Antikor üreten hücrelerin gelişimi


B hücre reseptörlerinin (BCR) iki rolü vardır;

  1. BCR'ye antijen bağlandığında, TCR'deki gibi meydana gelen sinyal çekirdeğe iletilir
  2. BCR'ye antijen bağlandığında, antijen hücre içine alınarak parçalarına ayrılır ve B hücre yüzeyine MHC II moleküllerine bağlı peptidler olarak götürülür.

Olgun B hücresinin 3 alt grubu vardır:

  1. Foliküler B hücresi
  2. Marginal alan (MZ) B hücresi
  3. B1 hücresi

Foliküler B hücreleri en baskın alt gruptur, bunlar dalaktaki lenf foliküllerinde ve lenf düğümünde bulunurlar. MZ B hücresi, kandan kaynaklanan patojenler ve partiküllü antijenlerle karşılaşılaşılan dalağın marjinal sinüslerinde bulunurlar. B1 hücreleri genellikle periton ve plevra kavitelerinde, mukoza bölgelerinde bulunurlar, bu şekilde çevredeki patojenlere en duyarlı dokuların korunmasına görev alırlar. B1 hücreleri ve MZ B hücreleri bulundukları yerlerde, bakteri parçacıkları gibi T hücreden bağımsız antijenlere hızlı bir şekilde yanıt verirler. Foliküler B hücreleri, T hücreden bağımsız antijenlere yanıt verme yetenekleri var olmasına rağmen CD4+ T hücrelerinin aktivasyonuna neden olan daha spesifik protein antijenlerine özgüdür.

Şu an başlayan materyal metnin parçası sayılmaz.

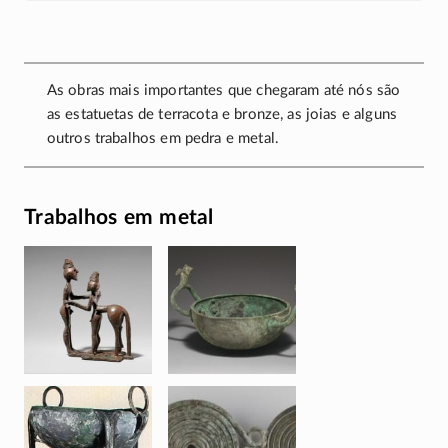
As obras mais importantes que chegaram até nós são
as estatuetas de terracota e bronze, as joias e alguns
outros trabalhos em pedra e metal.
Trabalhos em metal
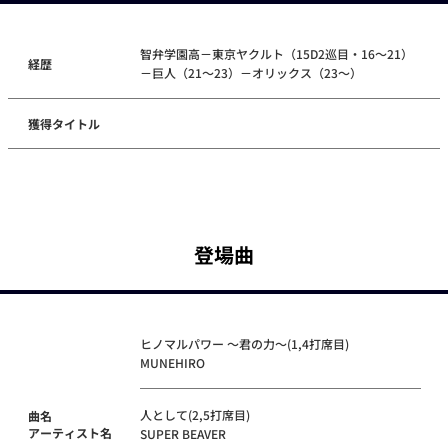
智弁学園高－東京ヤクルト（15D2巡目・16～21）
経歴
－巨人（21～23）－オリックス（23～）
獲得タイトル
登場曲
ヒノマルパワー ～君の力～(1,4打席目)
MUNEHIRO
人として(2,5打席目)
曲名
アーティスト名
SUPER BEAVER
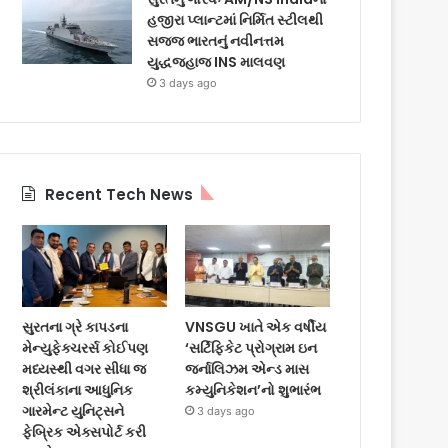
હજીરા પ્લાન્ટમાં નિર્મિત સ્ટીલથી
સજ્જ ભારતનું નવીનત્તમ
યુદ્ધજહાજ INS માલવણ
3 days ago
Recent Tech News
સુરતના ગ્રે કાપડના
VNSGU ખાતે એક વર્ષીય
મેન્યુફેક્ચરર્સ કોઈપણ
‘સર્ટિફિકેટ પ્રોગ્રામ ઇન
મધ્યસ્થી વગર સીધા જ
જર્નાલિઝમ એન્ડ માસ
શ્રીલંકાના આધુનિક
કમ્યુનિકેશન’નો શુભારંભ
ગારમેન્ટ યુનિટ્સને
3 days ago
ફેબ્રિક એક્સપોર્ટ કરી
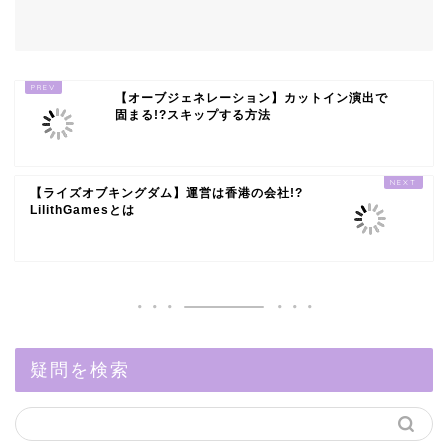
【オーブジェネレーション】カットイン演出で
固まる!?スキップする方法
【ライズオブキングダム】運営は香港の会社!?
LilithGamesとは
疑問を検索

Antikor salgılayan hücreler (ASC), T hücrelerine bağlı olan antijenlere yanıt olarak iki basamakta üretilir. Birinci basamakta (ekstrafoliküler yanıt), B hücreleri antijen reseptörüne bağlı siynal alır, bunun sonucunda B lenfoblastlar gelişerek bölünür (burada immünglobülinlerin class-switch recombination işlemi gerçekleşebilir) ve antikor salgılayan kısa ömürlü plazma hücrelerine farklılaşır. Ekstrafoliküler yanıtta çok az somatik hipermutasyon gerçekleştiği için meydana gelen antikorun antijene afinitesinde hiçbir değişiklik olmayabileceği gibi çok az değişiklik de olabilimektedir. Buna rağmen, ekstrafoliküler yanıt üretilen erken koruyucu antikorların önemli bir kaynağını oluşturur. T hücresine bağlı antijenlere yanıtın ikinci basamağında, aktive olmuş B hücrelerinin bazıları özelleşmiş foliküler T hücrelerin etkisi altında tekrar B hücre folikülüne girer ve germinal merkez (GC) oluşmasına neden olur. GC, somatik hipermutasyonla değişikliğe uğrayan antijen reseptörleri temeline göre gelişen geniş çaplı proliferasyon ve seleksiyonun olduğu bölgedir. GC'de sonunda yüksek seviyede antikor üreten yüksek afiniteli, uzun ömürlü plazma hücreleri üretilir. GC'de, tekrar antijenle karşılaştığında hızlı bir şekilde antikor üreten hücrelere dönüşen ve B hücre fenetipi özelliğini koruyan, hafıza B hücreleri üretilir. İmmün yanıtın bu GC fazı (koruyucu ve hızlı ekstrafoliküler faza paralel meydana gelir) gelecekte karşılaşılacak enfeksiyonlardan korunmayı sağlar.

Hem T hücrelerinden kaynaklanan uyaranlar (örneğin IL-4, IL-5 veya IL-21 gibi) hem de T hücrelerinden bağımsız antijenlerle ilişkili sinyaller (örneğin lipopolisakkarid ve metile olmamış CpG DNA gibi) naive B hücrelerinin class-switch recombination sürecine girmesine ve antikor salgılayan hücrelere farklılaşmasına neden olur.